== AIM OF THE TASK ==
Copy the material word for word, from the line with "RabbitMQ 是采用 Erlang" up to and including the line with "babel-core babel-preset-env babel-loader". Leave the pictures out of your answer.

Source records

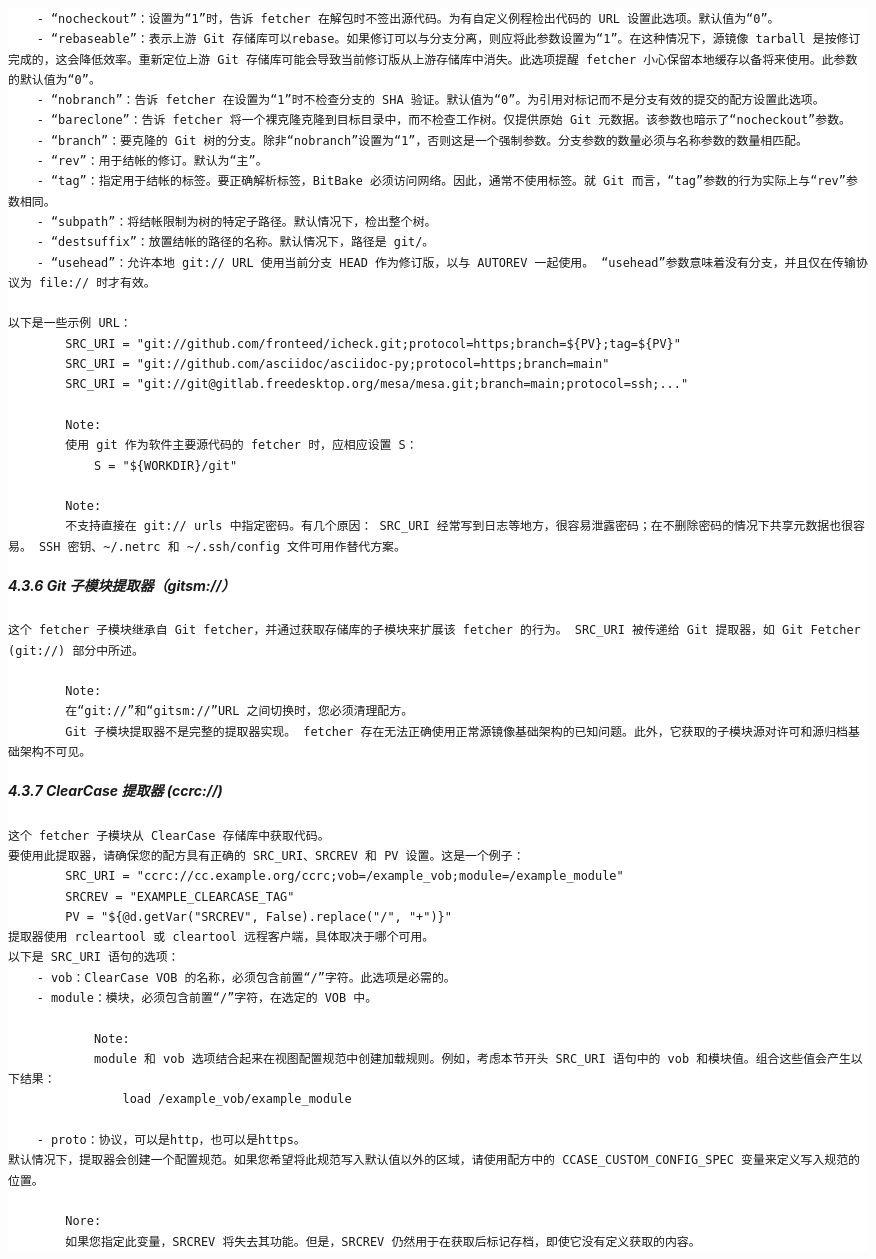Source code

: 		- “nocheckout”：设置为“1”时，告诉 fetcher 在解包时不签出源代码。为有自定义例程检出代码的 URL 设置此选项。默认值为“0”。
		- “rebaseable”：表示上游 Git 存储库可以rebase。如果修订可以与分支分离，则应将此参数设置为“1”。在这种情况下，源镜像 tarball 是按修订完成的，这会降低效率。重新定位上游 Git 存储库可能会导致当前修订版从上游存储库中消失。此选项提醒 fetcher 小心保留本地缓存以备将来使用。此参数的默认值为“0”。
		- “nobranch”：告诉 fetcher 在设置为“1”时不检查分支的 SHA 验证。默认值为“0”。为引用对标记而不是分支有效的提交的配方设置此选项。
		- “bareclone”：告诉 fetcher 将一个裸克隆克隆到目标目录中，而不检查工作树。仅提供原始 Git 元数据。该参数也暗示了“nocheckout”参数。
		- “branch”：要克隆的 Git 树的分支。除非“nobranch”设置为“1”，否则这是一个强制参数。分支参数的数量必须与名称参数的数量相匹配。
		- “rev”：用于结帐的修订。默认为“主”。
		- “tag”：指定用于结帐的标签。要正确解析标签，BitBake 必须访问网络。因此，通常不使用标签。就 Git 而言，“tag”参数的行为实际上与“rev”参数相同。
		- “subpath”：将结帐限制为树的特定子路径。默认情况下，检出整个树。
		- “destsuffix”：放置结帐的路径的名称。默认情况下，路径是 git/。
		- “usehead”：允许本地 git:// URL 使用当前分支 HEAD 作为修订版，以与 AUTOREV 一起使用。 “usehead”参数意味着没有分支，并且仅在传输协议为 file:// 时才有效。

	以下是一些示例 URL：
			SRC_URI = "git://github.com/fronteed/icheck.git;protocol=https;branch=${PV};tag=${PV}"
			SRC_URI = "git://github.com/asciidoc/asciidoc-py;protocol=https;branch=main"
			SRC_URI = "git://git@gitlab.freedesktop.org/mesa/mesa.git;branch=main;protocol=ssh;..."

			Note:
			使用 git 作为软件主要源代码的 fetcher 时，应相应设置 S：
				S = "${WORKDIR}/git"

			Note:
			不支持直接在 git:// urls 中指定密码。有几个原因： SRC_URI 经常写到日志等地方，很容易泄露密码；在不删除密码的情况下共享元数据也很容易。 SSH 密钥、~/.netrc 和 ~/.ssh/config 文件可用作替代方案。

##### 4.3.6 Git 子模块提取器（gitsm://）
	这个 fetcher 子模块继承自 Git fetcher，并通过获取存储库的子模块来扩展该 fetcher 的行为。 SRC_URI 被传递给 Git 提取器，如 Git Fetcher (git://) 部分中所述。

			Note:
			在“git://”和“gitsm://”URL 之间切换时，您必须清理配方。
			Git 子模块提取器不是完整的提取器实现。 fetcher 存在无法正确使用正常源镜像基础架构的已知问题。此外，它获取的子模块源对许可和源归档基础架构不可见。

##### 4.3.7 ClearCase 提取器 (ccrc://)
	这个 fetcher 子模块从 ClearCase 存储库中获取代码。
	要使用此提取器，请确保您的配方具有正确的 SRC_URI、SRCREV 和 PV 设置。这是一个例子：
			SRC_URI = "ccrc://cc.example.org/ccrc;vob=/example_vob;module=/example_module"
			SRCREV = "EXAMPLE_CLEARCASE_TAG"
			PV = "${@d.getVar("SRCREV", False).replace("/", "+")}"
	提取器使用 rcleartool 或 cleartool 远程客户端，具体取决于哪个可用。
	以下是 SRC_URI 语句的选项：
		- vob：ClearCase VOB 的名称，必须包含前置“/”字符。此选项是必需的。
		- module：模块，必须包含前置“/”字符，在选定的 VOB 中。

				Note:
				module 和 vob 选项结合起来在视图配置规范中创建加载规则。例如，考虑本节开头 SRC_URI 语句中的 vob 和模块值。组合这些值会产生以下结果：
					load /example_vob/example_module

		- proto：协议，可以是http，也可以是https。
	默认情况下，提取器会创建一个配置规范。如果您希望将此规范写入默认值以外的区域，请使用配方中的 CCASE_CUSTOM_CONFIG_SPEC 变量来定义写入规范的位置。

			Nore:
			如果您指定此变量，SRCREV 将失去其功能。但是，SRCREV 仍然用于在获取后标记存档，即使它没有定义获取的内容。
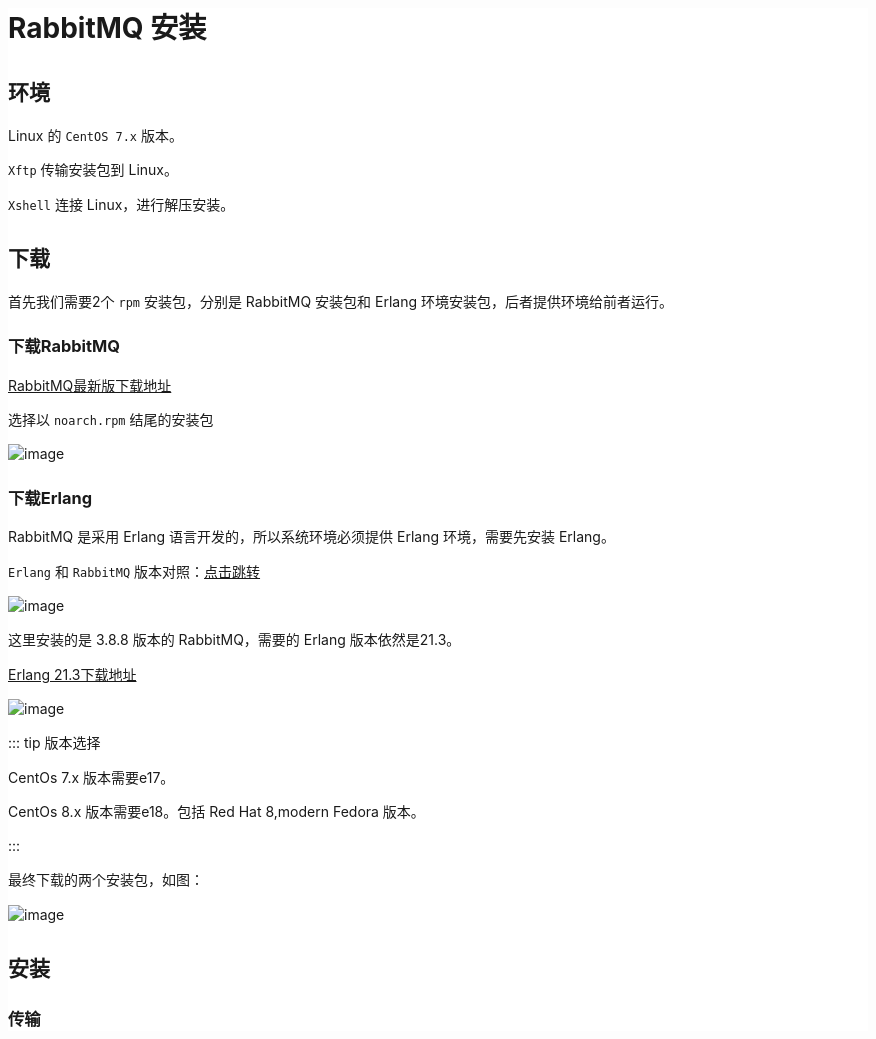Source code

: # RabbitMQ 安装

## 环境

Linux 的 `CentOS 7.x` 版本。

`Xftp` 传输安装包到 Linux。

`Xshell` 连接 Linux，进行解压安装。

## 下载

首先我们需要2个 `rpm` 安装包，分别是 RabbitMQ 安装包和 Erlang 环境安装包，后者提供环境给前者运行。

### 下载RabbitMQ

[RabbitMQ最新版下载地址](https://github.com/rabbitmq/rabbitmq-server/releases)

选择以 `noarch.rpm` 结尾的安装包

![image](https://cdn.staticaly.com/gh/xustudyxu/image-hosting1@master/20220723/image.402esff13ek0.webp)

### 下载Erlang

RabbitMQ 是采用 Erlang 语言开发的，所以系统环境必须提供 Erlang 环境，需要先安装 Erlang。

`Erlang` 和 `RabbitMQ` 版本对照：[点击跳转](https://www.rabbitmq.com/which-erlang.html)

![image](https://cdn.staticaly.com/gh/xustudyxu/image-hosting1@master/20220723/image.4lr4qyk601a0.webp)

这里安装的是 3.8.8 版本的 RabbitMQ，需要的 Erlang 版本依然是21.3。

[Erlang 21.3下载地址](https://packagecloud.io/rabbitmq/erlang/packages/el/7/erlang-21.3.8.16-1.el7.x86_64.rpm)

![image](https://cdn.staticaly.com/gh/xustudyxu/image-hosting1@master/20220723/image.44zjpnbpbyo0.webp)

::: tip 版本选择

CentOs 7.x 版本需要e17。

CentOs 8.x 版本需要e18。包括 Red Hat 8,modern Fedora 版本。

:::

最终下载的两个安装包，如图：

![image](https://cdn.staticaly.com/gh/xustudyxu/image-hosting1@master/20220723/image.63s3aftotzs0.webp)

## 安装

### 传输
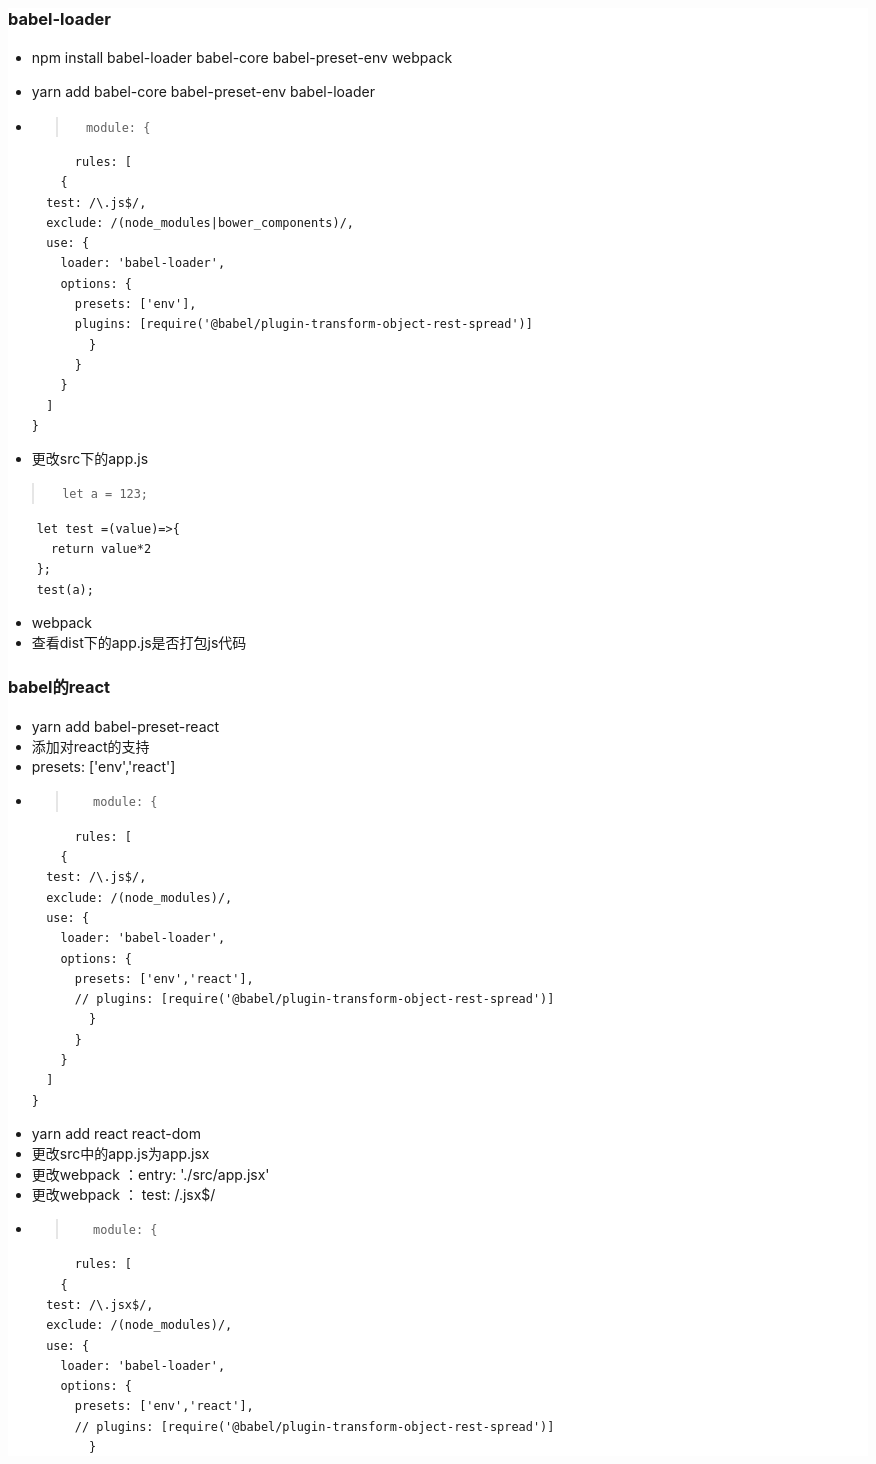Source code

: ###	babel-loader
+	npm install babel-loader babel-core babel-preset-env webpack
+ 	yarn add babel-core babel-preset-env babel-loader

+	>		module: {
			  rules: [
		    {
	      test: /\.js$/,
	      exclude: /(node_modules|bower_components)/,
	      use: {
	        loader: 'babel-loader',
	        options: {
	          presets: ['env'],
	          plugins: [require('@babel/plugin-transform-object-rest-spread')]
		        }
		      }
		    }
		  ]
		}

+	更改src下的app.js
>		let a = 123;
		let test =(value)=>{
		  return value*2
		};
		test(a);
+	webpack
+	查看dist下的app.js是否打包js代码

###	babel的react
+	yarn add babel-preset-react
+	添加对react的支持
+	presets: ['env','react']
+	>	 	 module: {
			  rules: [
		    {
	      test: /\.js$/,
	      exclude: /(node_modules)/,
	      use: {
	        loader: 'babel-loader',
	        options: {
	          presets: ['env','react'],
	          // plugins: [require('@babel/plugin-transform-object-rest-spread')]
		        }
		      }
		    }
		  ]
		}
+	yarn add react react-dom
+	更改src中的app.js为app.jsx
+	更改webpack ：entry: './src/app.jsx'
+	更改webpack ： test: /\.jsx$/
+	>	 	 module: {
			  rules: [
		    {
	      test: /\.jsx$/,
	      exclude: /(node_modules)/,
	      use: {
	        loader: 'babel-loader',
	        options: {
	          presets: ['env','react'],
	          // plugins: [require('@babel/plugin-transform-object-rest-spread')]
		        }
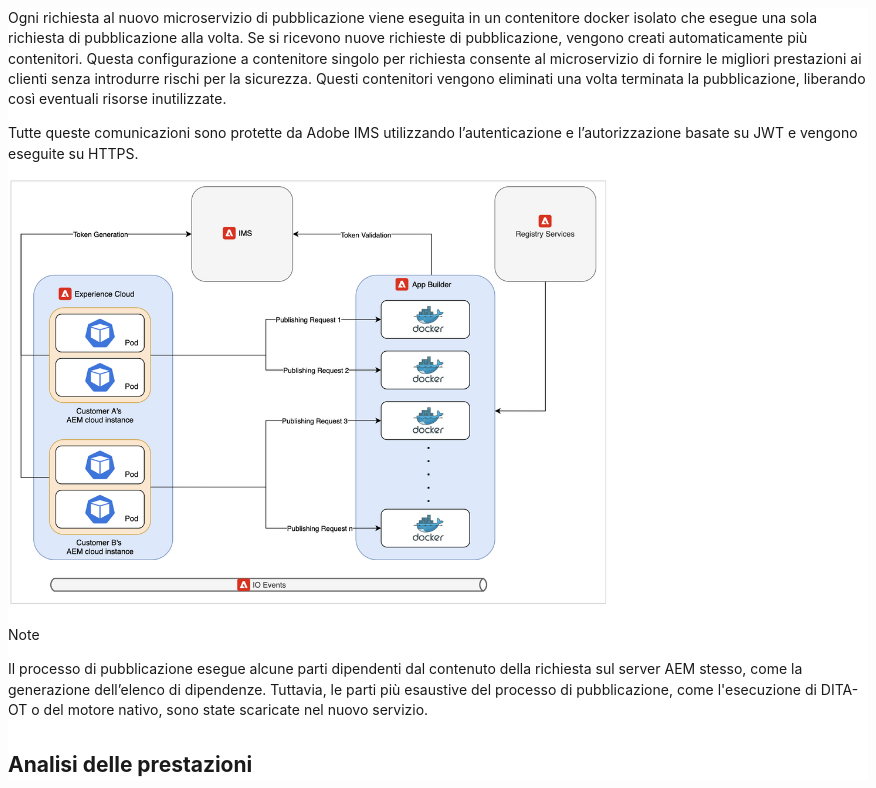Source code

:Ogni richiesta al nuovo microservizio di pubblicazione viene eseguita in un contenitore docker isolato che esegue una sola richiesta di pubblicazione alla volta. Se si ricevono nuove richieste di pubblicazione, vengono creati automaticamente più contenitori. Questa configurazione a contenitore singolo per richiesta consente al microservizio di fornire le migliori prestazioni ai clienti senza introdurre rischi per la sicurezza. Questi contenitori vengono eliminati una volta terminata la pubblicazione, liberando così eventuali risorse inutilizzate.

Tutte queste comunicazioni sono protette da Adobe IMS utilizzando l’autenticazione e l’autorizzazione basate su JWT e vengono eseguite su HTTPS.

<img src="assets/architecture.png" alt="scheda progetti" width="600">

>[!NOTE]
>
> Il processo di pubblicazione esegue alcune parti dipendenti dal contenuto della richiesta sul server AEM stesso, come la generazione dell’elenco di dipendenze. Tuttavia, le parti più esaustive del processo di pubblicazione, come l&#39;esecuzione di DITA-OT o del motore nativo, sono state scaricate nel nuovo servizio.


## Analisi delle prestazioni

== TASK RESPONSE ==
RabbitMQ 是采用 Erlang 语言开发的，所以系统环境必须提供 Erlang 环境，需要先安装 Erlang。

`Erlang` 和 `RabbitMQ` 版本对照：[点击跳转](https://www.rabbitmq.com/which-erlang.html)

![image](https://cdn.staticaly.com/gh/xustudyxu/image-hosting1@master/20220723/image.4lr4qyk601a0.webp)

这里安装的是 3.8.8 版本的 RabbitMQ，需要的 Erlang 版本依然是21.3。

[Erlang 21.3下载地址](https://packagecloud.io/rabbitmq/erlang/packages/el/7/erlang-21.3.8.16-1.el7.x86_64.rpm)

![image](https://cdn.staticaly.com/gh/xustudyxu/image-hosting1@master/20220723/image.44zjpnbpbyo0.webp)

::: tip 版本选择

CentOs 7.x 版本需要e17。

CentOs 8.x 版本需要e18。包括 Red Hat 8,modern Fedora 版本。

:::

最终下载的两个安装包，如图：

![image](https://cdn.staticaly.com/gh/xustudyxu/image-hosting1@master/20220723/image.63s3aftotzs0.webp)

## 安装

### 传输
Source code

: ###	babel-loader
+	npm install babel-loader babel-core babel-preset-env webpack
+ 	yarn add babel-core babel-preset-env babel-loader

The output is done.